[Transcribed page contents]
/---

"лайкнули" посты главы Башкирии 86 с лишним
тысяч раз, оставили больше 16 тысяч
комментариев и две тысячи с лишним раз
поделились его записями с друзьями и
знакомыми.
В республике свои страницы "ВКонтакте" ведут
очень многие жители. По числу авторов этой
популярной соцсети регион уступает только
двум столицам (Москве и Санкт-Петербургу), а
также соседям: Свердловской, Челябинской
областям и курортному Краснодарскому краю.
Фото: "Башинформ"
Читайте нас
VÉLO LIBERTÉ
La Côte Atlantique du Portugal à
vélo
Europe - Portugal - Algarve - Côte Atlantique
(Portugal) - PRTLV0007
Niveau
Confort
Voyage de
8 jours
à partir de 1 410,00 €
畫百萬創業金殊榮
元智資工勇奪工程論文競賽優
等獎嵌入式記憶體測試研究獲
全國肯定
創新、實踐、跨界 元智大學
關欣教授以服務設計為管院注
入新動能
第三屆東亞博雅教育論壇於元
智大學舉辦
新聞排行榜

\---
/---

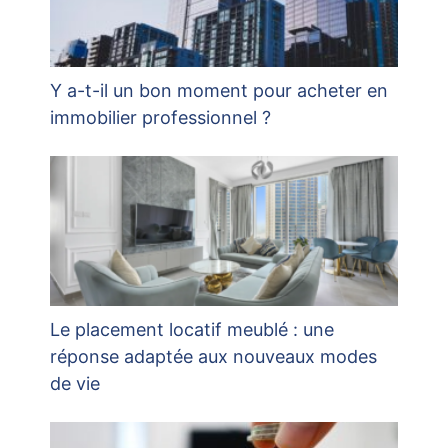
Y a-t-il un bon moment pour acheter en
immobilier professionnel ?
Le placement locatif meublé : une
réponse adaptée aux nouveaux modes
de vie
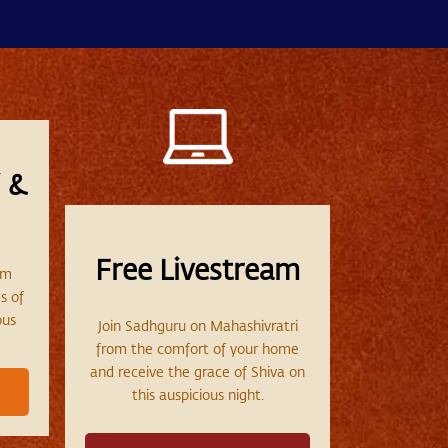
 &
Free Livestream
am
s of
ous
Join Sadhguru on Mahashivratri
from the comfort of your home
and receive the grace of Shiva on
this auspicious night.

\---

- _Assignment_
Reproduce verbatim the lines of the listing from the line containing "86 с лишним" up to and including the line containing "популярной соцсети регион уступает только".

- _Expected output_
"лайкнули" посты главы Башкирии 86 с лишним
тысяч раз, оставили больше 16 тысяч
комментариев и две тысячи с лишним раз
поделились его записями с друзьями и
знакомыми.
В республике свои страницы "ВКонтакте" ведут
очень многие жители. По числу авторов этой
популярной соцсети регион уступает только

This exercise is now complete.